◆ EXERCISE: Write out exactly the lines from the one holding "# Search 'plugin" to the last line of the entries, both ends included and nothing else, without the pictures.

◆ EXTRACTED INFORMATION:
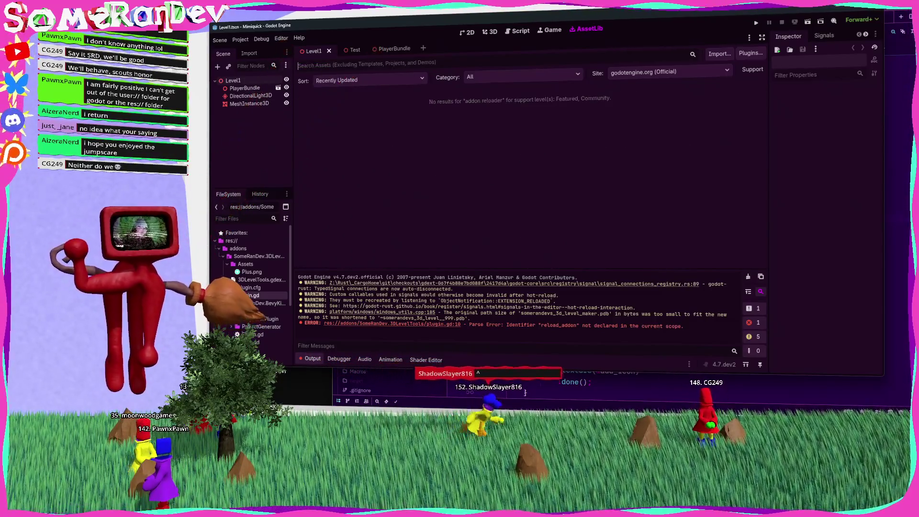
# Web-search 'addon reloader godot', view the Plugin Reloader asset page, and close the browser
pyautogui.press('alt+Tab')
pyautogui.click(712, 41)
pyautogui.press('ctrl+v')
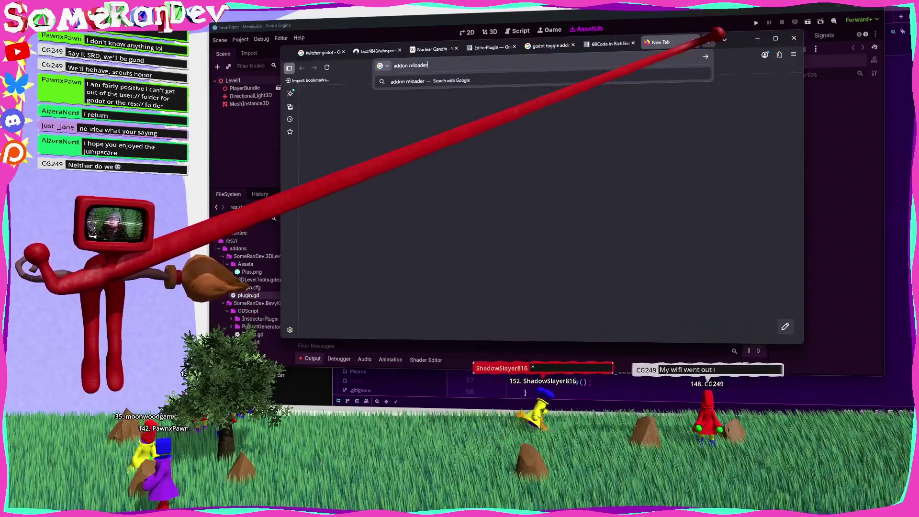
pyautogui.write('godot')
pyautogui.press('Return')
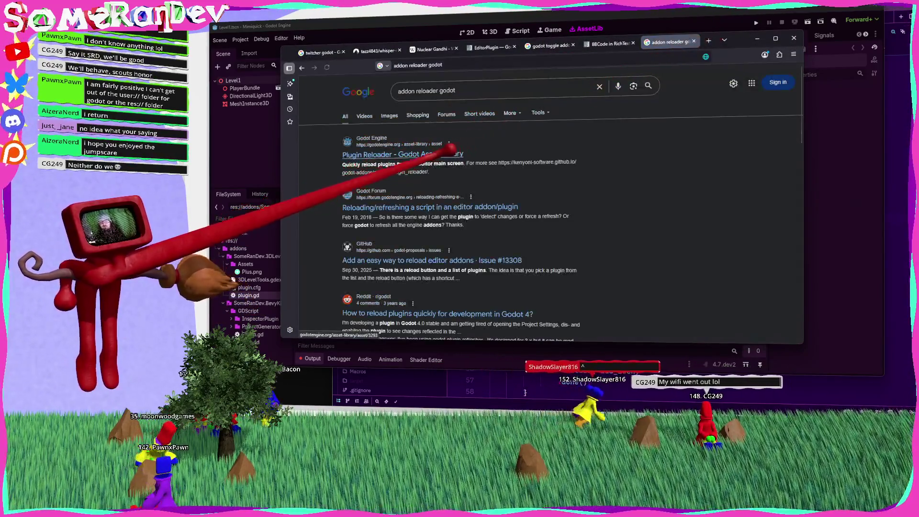
pyautogui.click(450, 153)
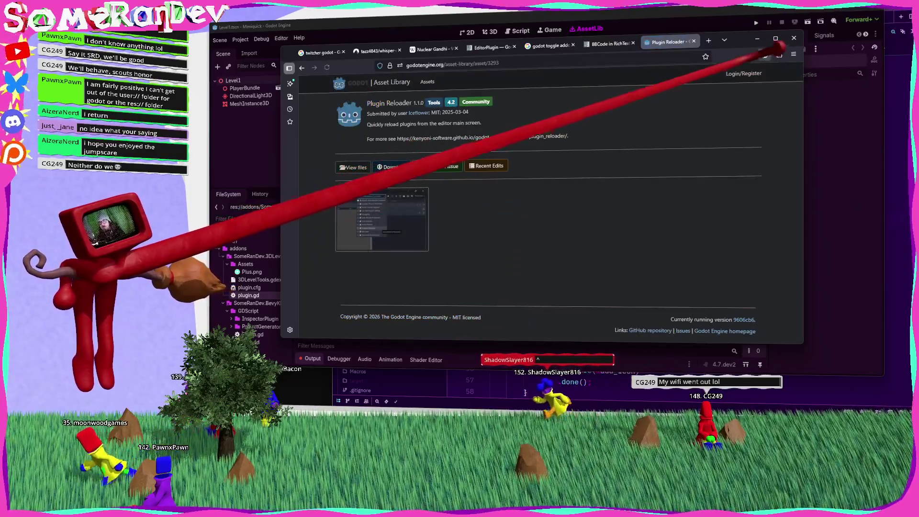
pyautogui.click(756, 39)
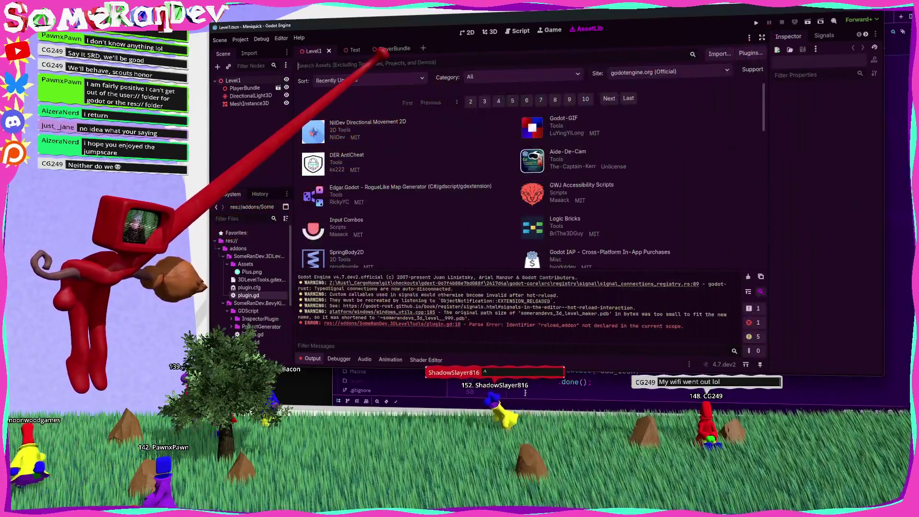
# Search 'plugin reloader' under Tools, then download and install One Click Plugin Reloader
pyautogui.write('plugin')
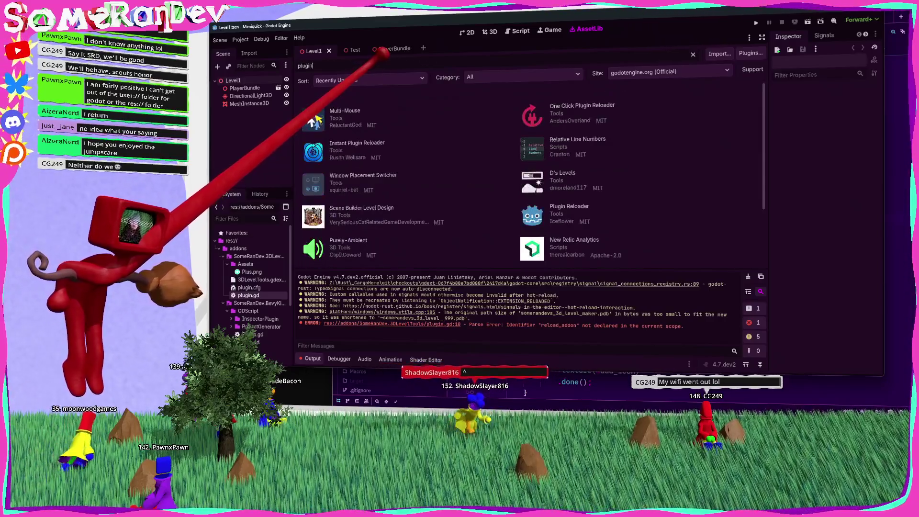
pyautogui.write(' reloader')
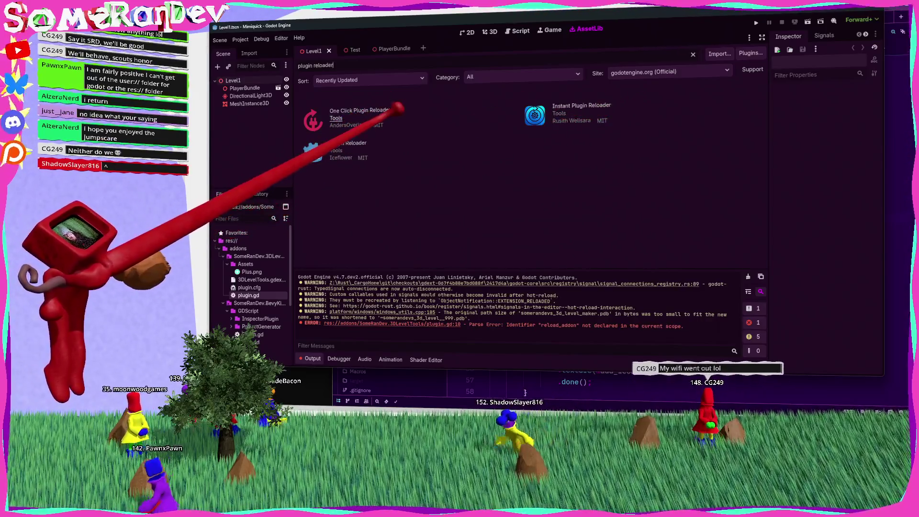
pyautogui.click(335, 118)
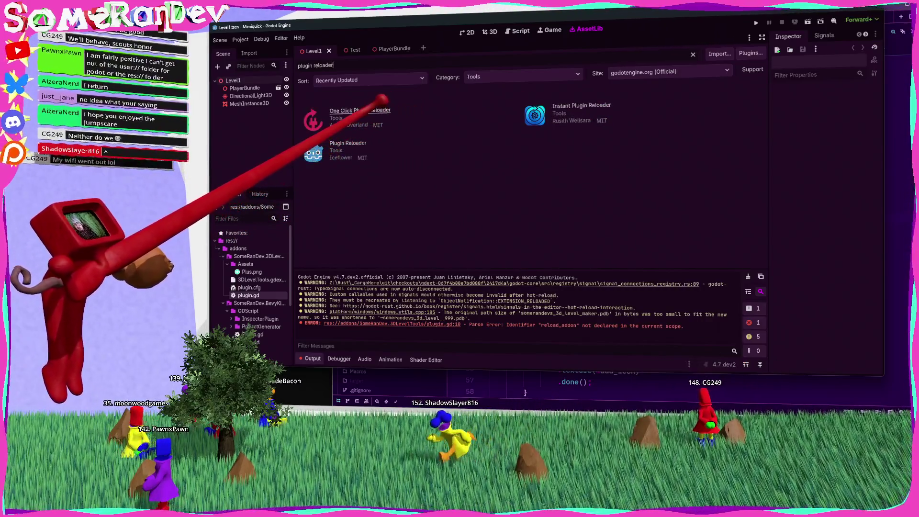
pyautogui.click(360, 111)
pyautogui.click(512, 290)
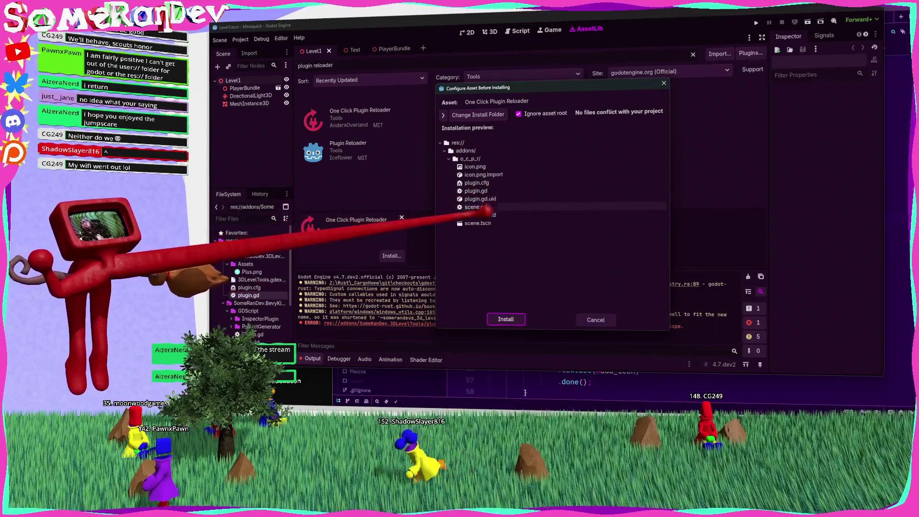
pyautogui.click(506, 319)
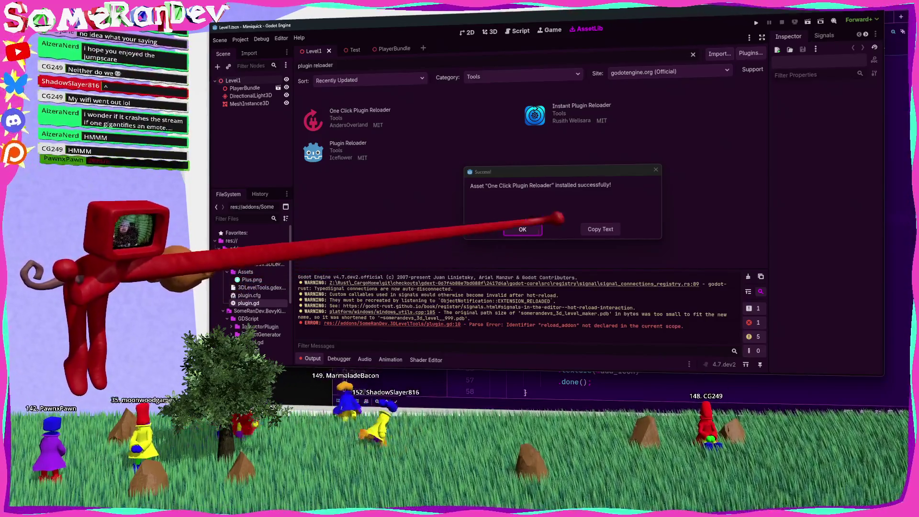
pyautogui.press('Return')
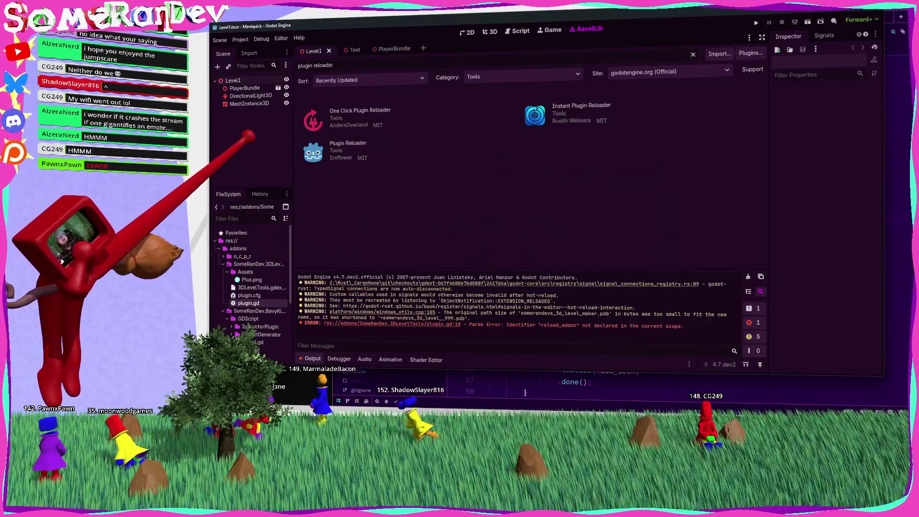
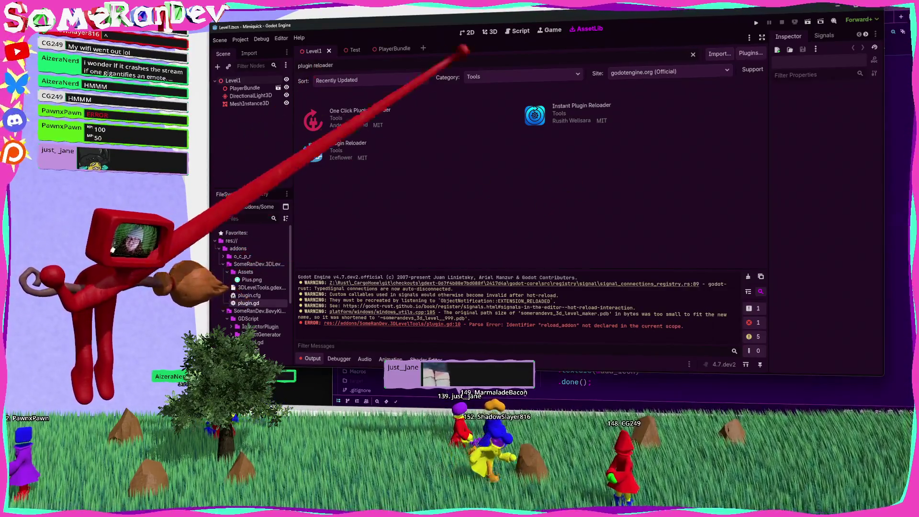
# Enable One Click Plugin Reloader in Project Settings > Plugins and use it to reload the plugins
pyautogui.click(240, 39)
pyautogui.click(258, 51)
pyautogui.click(488, 91)
pyautogui.click(348, 149)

◆ YOUR SOLUTION:
# Search 'plugin reloader' under Tools, then download and install One Click Plugin Reloader
pyautogui.write('plugin')
pyautogui.write(' reloader')
pyautogui.click(335, 118)
pyautogui.click(360, 111)
pyautogui.click(512, 290)
pyautogui.click(506, 319)
pyautogui.press('Return')
# Enable One Click Plugin Reloader in Project Settings > Plugins and use it to reload the plugins
pyautogui.click(240, 39)
pyautogui.click(258, 51)
pyautogui.click(488, 91)
pyautogui.click(348, 149)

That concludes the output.